Viterbo – (sil.co.) – Meno di quattromila morti a Viterbo nel 2023, per la precisione 3844 decessi nel capoluogo a fronte dei 4252 registrati nel 2022: complessivamente l’anno scorso ci sono stati 408 morti in meno nel capoluogo. Ma è a livello nazionale che si registra un generale calo dei tassi di mortalità dopo il picco dell’era Covid. Una decisa inversione di tendenza secondo i dati Istat pubblicati il 19 febbraio. La mortalità in Italia sarebbe tornata ai livelli registrati prima del 2020.
Gli ultimi dati Istat sulla mortalità in Italia
Nei primi mesi della pandemia, in alcune aree del paese si è registrato il triplo dei morti rispetto al passato. Nel 2020 i morti per tutte le cause in Italia sono stati 746 mila, il 16 per cento in più rispetto ai 646 mila registrati in media ogni anno tra il 2015 e il 2019.

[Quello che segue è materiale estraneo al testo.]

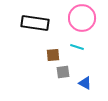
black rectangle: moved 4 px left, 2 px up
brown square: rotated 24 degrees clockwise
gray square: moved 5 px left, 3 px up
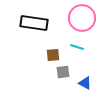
black rectangle: moved 1 px left
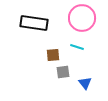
blue triangle: rotated 24 degrees clockwise
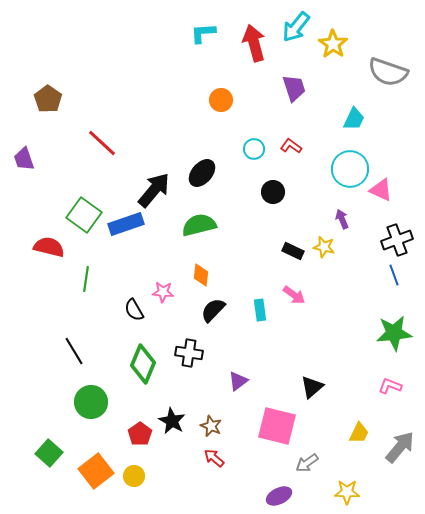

Nel comune di Viterbo si è registrato un picco di decessi nel 2017, con oltre 4mila morti, mentre il 2018 ha fatto registrare 3872 decessi, 3773 nel 2019, per poi salire oltre i 3900 a partire dal 2020, fino al picco dei 4252 del 2022.
L’Istat avverte che il numero dei morti in valori assoluti dà solo un quadro parziale della mortalità in Italia, dove la popolazione sta diminuendo e invecchiando sempre di più e dove proprio l’invecchiamento della popolazione porta a un naturale aumento del numero dei morti.
A livello nazionale il calo della mortalità è stato pari al 6,8 per cento. A livello regionale, la Valle d’Aosta è la regione che ha avuto la maggiore riduzione con un calo del 14,3 per cento, seguita dal 9 per cento in meno di Friuli-Venezia Giulia, Lazio e Trentino Alto Adige. Con un dato superiore al calo nazionale c’è anche il Veneto.
La mortalità è iniziata a calare nel 2023. Lo scorso anno ci sono stati 660mila morti, meno dei tre anni precedenti e di poco sopra alla media del periodo 2015-2019.
Il 2023 è il primo anno da quando è iniziata la pandemia di Covid-19 che secondo l’Istat la mortalità in Italia è tornata a livelli considerati “normali”.